Despite protestations to the contrary, Matthew JC. Powell insists that the burgers are not better at Hungry Jack's . . .
What can I do? This is the last issue of ARN for 1998, and therefore this is my last column for 1998. The obvious thing to do would be to write up my assessment of how the industry has grown, matured, developed and so forth through the year. I have two problems with that: first, I hate doing the obvious thing; second, I can't think of any way in which the industry has developed or matured through the year. Far as I can tell, it's the same beast it was last year.

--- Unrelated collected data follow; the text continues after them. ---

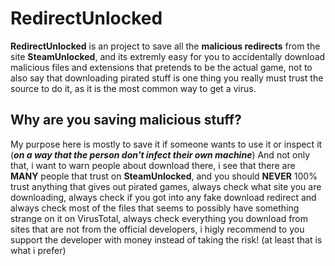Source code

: # RedirectUnlocked
**RedirectUnlocked** is an project to save all the **malicious redirects** from the site **SteamUnlocked**, and its extremly easy for you to accidentally download malicious files and extensions that pretends to be the actual game, not to also say that downloading pirated stuff is one thing you really must trust the source to do it, as it is the most common way to get a virus.

## Why are you saving malicious stuff?
My purpose here is mostly to save it if someone wants to use it or inspect it (**_on a way that the person don't infect their own machine_**)
And not only that, i want to warn people about download there, i see that there are **MANY** people that trust on **SteamUnlocked**, and you should **NEVER** 100% trust anything that gives out pirated games, always check what site you are downloading, always check if you got into any fake download redirect and always check most of the files that seems to possibly have something strange on it on VirusTotal, always check everything you download from sites that are not from the official developers, i higly recommend to you support the developer with money instead of taking the risk! (at least that is what i prefer)
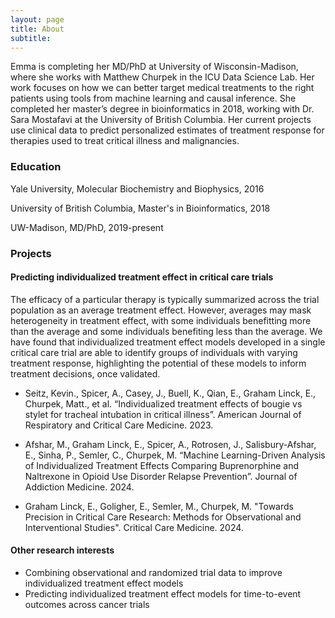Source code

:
 ```yaml
---
layout: page
title: About
subtitle:  
---
```


Emma is completing her MD/PhD at University of Wisconsin-Madison, where she works with Matthew Churpek in the ICU Data Science Lab. Her work focuses on how we can better target medical treatments to the right patients using tools from machine learning and causal inference. She completed her master’s degree in bioinformatics in 2018, working with Dr. Sara Mostafavi at the University of British Columbia. Her current projects use clinical data to predict personalized estimates of treatment response for therapies used to treat critical illness and malignancies.

### Education

Yale University, Molecular Biochemistry and Biophysics, 2016

University of British Columbia, Master's in Bioinformatics, 2018

UW-Madison, MD/PhD, 2019-present

### Projects
#### Predicting individualized treatment effect in critical care trials

The efficacy of a particular therapy is typically summarized across the trial population as an average treatment effect. However, averages may mask heterogeneity in treatment effect, with some individuals benefitting more than the average and some individuals benefiting less than the average. We have found that individualized treatment effect models developed in a single critical care trial are able to identify groups of individuals with varying treatment response, highlighting the potential of these models to inform treatment decisions, once validated. 

- Seitz, Kevin., Spicer, A., Casey, J., Buell, K., Qian, E., Graham Linck, E., Churpek, Matt., et al. “Individualized treatment effects of bougie vs stylet for tracheal intubation in critical illness”. American Journal of Respiratory and Critical Care Medicine. 2023. 

- Afshar, M., Graham Linck, E.,  Spicer, A., Rotrosen, J., Salisbury-Afshar, E., Sinha, P., Semler, C., Churpek, M. “Machine Learning-Driven Analysis of Individualized Treatment Effects Comparing Buprenorphine and Naltrexone in Opioid Use Disorder Relapse Prevention”. Journal of Addiction Medicine. 2024.  

- Graham Linck, E., Goligher, E., Semler, M., Churpek, M. "Towards Precision in Critical Care Research: Methods for Observational and Interventional Studies". Critical Care Medicine. 2024.

#### Other research interests
-	Combining observational and randomized trial data to improve individualized treatment effect models
-	Predicting individualized treatment effect models for time-to-event outcomes across cancer trials





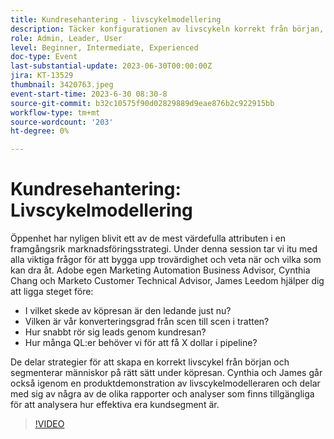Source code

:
 ```yaml
---
title: Kundresehantering - livscykelmodellering
description: Täcker konfigurationen av livscykeln korrekt från början, segmentering av personer i köpresan, produktdemonstration av livscykelmodelleraren och olika rapporter och analyser som är tillgängliga för att hjälpa er att analysera hur effektiva era kundsegment är.
role: Admin, Leader, User
level: Beginner, Intermediate, Experienced
doc-type: Event
last-substantial-update: 2023-06-30T00:00:00Z
jira: KT-13529
thumbnail: 3420763.jpeg
event-start-time: 2023-6-30 08:30-8
source-git-commit: b32c10575f90d02829889d9eae876b2c922915bb
workflow-type: tm+mt
source-wordcount: '203'
ht-degree: 0%

---
```



# Kundresehantering: Livscykelmodellering

Öppenhet har nyligen blivit ett av de mest värdefulla attributen i en framgångsrik marknadsföringsstrategi. Under denna session tar vi itu med alla viktiga frågor för att bygga upp trovärdighet och veta när och vilka som kan dra åt. Adobe egen Marketing Automation Business Advisor, Cynthia Chang och Marketo Customer Technical Advisor, James Leedom hjälper dig att ligga steget före:

* I vilket skede av köpresan är den ledande just nu?
* Vilken är vår konverteringsgrad från scen till scen i tratten?
* Hur snabbt rör sig leads genom kundresan?
* Hur många QL:er behöver vi för att få X dollar i pipeline?

De delar strategier för att skapa en korrekt livscykel från början och segmenterar människor på rätt sätt under köpresan. Cynthia och James går också igenom en produktdemonstration av livscykelmodelleraren och delar med sig av några av de olika rapporter och analyser som finns tillgängliga för att analysera hur effektiva era kundsegment är.

>[!VIDEO](https://video.tv.adobe.com/v/3420763/?learn=on)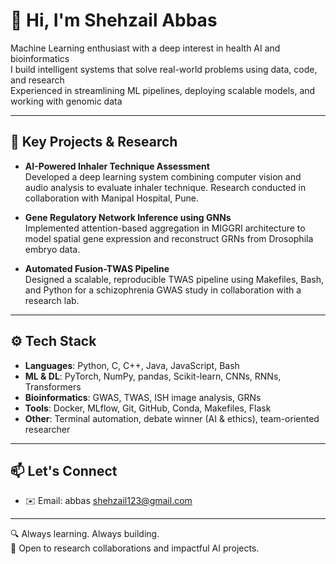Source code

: # 👋 Hi, I'm Shehzail Abbas

Machine Learning enthusiast with a deep interest in health AI and bioinformatics  
I build intelligent systems that solve real-world problems using data, code, and research  
Experienced in streamlining ML pipelines, deploying scalable models, and working with genomic data

---

## 🔬 Key Projects & Research

- **AI-Powered Inhaler Technique Assessment**  
  Developed a deep learning system combining computer vision and audio analysis to evaluate inhaler technique. Research conducted in collaboration with Manipal Hospital, Pune.

- **Gene Regulatory Network Inference using GNNs**  
  Implemented attention-based aggregation in MIGGRI architecture to model spatial gene expression and reconstruct GRNs from Drosophila embryo data.

- **Automated Fusion-TWAS Pipeline**  
  Designed a scalable, reproducible TWAS pipeline using Makefiles, Bash, and Python for a schizophrenia GWAS study in collaboration with a research lab.

---

## ⚙️ Tech Stack

- **Languages**: Python, C, C++, Java, JavaScript, Bash  
- **ML & DL**: PyTorch, NumPy, pandas, Scikit-learn, CNNs, RNNs, Transformers  
- **Bioinformatics**: GWAS, TWAS, ISH image analysis, GRNs  
- **Tools**: Docker, MLflow, Git, GitHub, Conda, Makefiles, Flask  
- **Other**: Terminal automation, debate winner (AI & ethics), team-oriented researcher

---

## 📫 Let's Connect

- ✉️ Email: abbas shehzail123@gmail.com  

---

🔍 Always learning. Always building.  
🤝 Open to research collaborations and impactful AI projects.

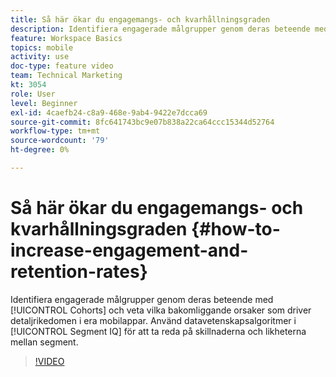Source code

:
 ```yaml
---
title: Så här ökar du engagemangs- och kvarhållningsgraden
description: Identifiera engagerade målgrupper genom deras beteende med Cohorts och se vilka bakomliggande orsaker som driver detaljrikedomen i era mobilappar. Använd datavetenskapsalgoritmer i segmentanalys för att ta reda på skillnader och likheter mellan segment.
feature: Workspace Basics
topics: mobile
activity: use
doc-type: feature video
team: Technical Marketing
kt: 3054
role: User
level: Beginner
exl-id: 4caefb24-c8a9-468e-9ab4-9422e7dcca69
source-git-commit: 8fc641743bc9e07b838a22ca64ccc15344d52764
workflow-type: tm+mt
source-wordcount: '79'
ht-degree: 0%

---
```


# Så här ökar du engagemangs- och kvarhållningsgraden {#how-to-increase-engagement-and-retention-rates}

Identifiera engagerade målgrupper genom deras beteende med [!UICONTROL Cohorts] och veta vilka bakomliggande orsaker som driver detaljrikedomen i era mobilappar. Använd datavetenskapsalgoritmer i [!UICONTROL Segment IQ] för att ta reda på skillnaderna och likheterna mellan segment.

>[!VIDEO](https://video.tv.adobe.com/v/27825/?quality=12&learn=on)
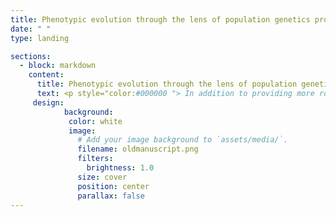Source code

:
 ```yaml
---
title: Phenotypic evolution through the lens of population genetics processes
date: " "
type: landing

sections:
  - block: markdown
    content:
      title: Phenotypic evolution through the lens of population genetics processes
      text: <p style="color:#000000 "> In addition to providing more robust phylogenetic hypotheses, phylogenomic studies also bring insights about how molecular evolution and population genetics processes are linked to phenotypic evolution and systematics. For instance, when ancestral population sizes are ignored, the analyses of phenotypic evolution can mislead conclusions about processes, such as mistaking convergence from drift or balancing selection deep in the past. Despite its importance, the connection between molecular and phenotypic evolution is rarely considered in trait evolution studies. My research investigate how population genetics theory informed by genomic data is linked to trait evolution in spiders. The foundations for this research come from my previous works, where I found that phenotypes related to web-less lifestyle in spiders could be mistaken as convergent evolution when in fact it is likely to be a homologous trait resultant from population process in the past (hemiplasy). I also developed a novel bioinformatic pipeline that combines coalescent and discrete trait evolution models for studying the probability of hemiplasy. The combined use of phenotypes and genomics with approaches that better link molecular and morphological evolution can help us to elucidate phylogenetic relationships and better test evolutionary processes.</p> ![image][def]
     design:
            background:
             color: white
             image:
               # Add your image background to `assets/media/`.
               filename: oldmanuscript.png
               filters:
                 brightness: 1.0
               size: cover
               position: center
               parallax: false
---
```



[def]: ./featured.jpg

OK, so maybe Microsoft isn't perceived quite the same way anymore. Bill "Iron" Gates hasn't acquitted himself well under DoJ questioning, and the more he says the less pleasant he seems. A year ago, the world at large saw him as an extremely successful, highly determined, somewhat eccentric geek. That image has slipped weekly as he has become more and more demonised in the press, and I cannot help feeling sorry for him.
Other visible signs of a bad year for Microsoft included the repeated postponements of Windows NT 5.0, now renamed Windows 2000 to give the company a bit more breathing space. Add to that the disappointing release of Windows 98 and the unthinkable legal defeat at the hands of Sun over Java and it all gets a little scary. On the plus side, vesting more power in Steve "Fester" Ballmer is likely to prove a positive move, and customers are already salivating over Office 2000. So 1999 may be better.
The industry doesn't view Apple quite the same way either. Steve "Interim Forever" Jobs has exceeded the expectations of all but the most zealous believers, and has delivered profitability and a bit of cred to a company that had been written off. The iMac got more press than any other single computer product released through the year, indicating that maybe the Cupertino clan isn't as irrelevant as some thought.
Question marks remain: can the momentum be maintained? Can the surprise factor that worked so well for iMac work again for whatever the company releases next year, now that everyone's looking? What if Steve decides he likes Pixar better after all? Is anyone else at Apple actually doing anything?
It was a mix of good news and bad for Compaq and Digital. Good news if you worked for Compaq, bad if you worked for Digital. With even Robert "Simply Irresistible" Palmer riding off into the sunset rather than take a second-string job at the mega-company, you can imagine what life was like for lesser lights. Meanwhile, the rest of us are still getting used to the new Compaq, and trying very hard to see the difference. When I work out where the 9.6 billion dollars went, I'll let you know. Trust me, I didn't take it.
An odd one too
Intel's had an odd one too. Sure, the Pentium II has stayed on top of things, Xeon's been received well and most people aren't too fussed about continuing to wait for Katmai and Merced. But this time last year, Andy "The Lemon" Grove was on the cover of Time magazine as its Man of the Year (Why? Why? Why?) and less than six months later he'd been relegated to figurehead and handed over the reins of executive power to Craig "Grin And" Barrett. Celeron was lauded as the company's saviour in the entry-level PC space with its low-cost high-power design, but the market didn't buy it - largely because of its high cost and low power. Look on the bright side, Intel: 1999's got to be better.
And finally we wave farewell to one of the more fun companies the industry has chewed up and spat out in recent years, Netscape. By taking technology from academia and translating it into something the public could consume and understand, Netscape led the Web explosion. It succeeded where AOL and Compuserve had been failing for years, and gave Microsoft its biggest scare since, well, ever. But AOL and Microsoft turned out to be smarter and tougher than Jim "I Wanna Be Winston" Barksdale thought. Now the question is, where did the 4.2 billion dollars go? Honestly folks, I did not take it.
That's about enough out of me. I didn't want to write one of those stupid trite "that was the year that was" things. They're worse than clip shows in your favourite sitcom. It's like an instinct though. Once a year, salmon swim upstream and die, bears hibernate in the woods, and IT writers prattle on about the past year. Forgive me.
I'm going to go now, and think of ways to spend 13.8 billion dollars.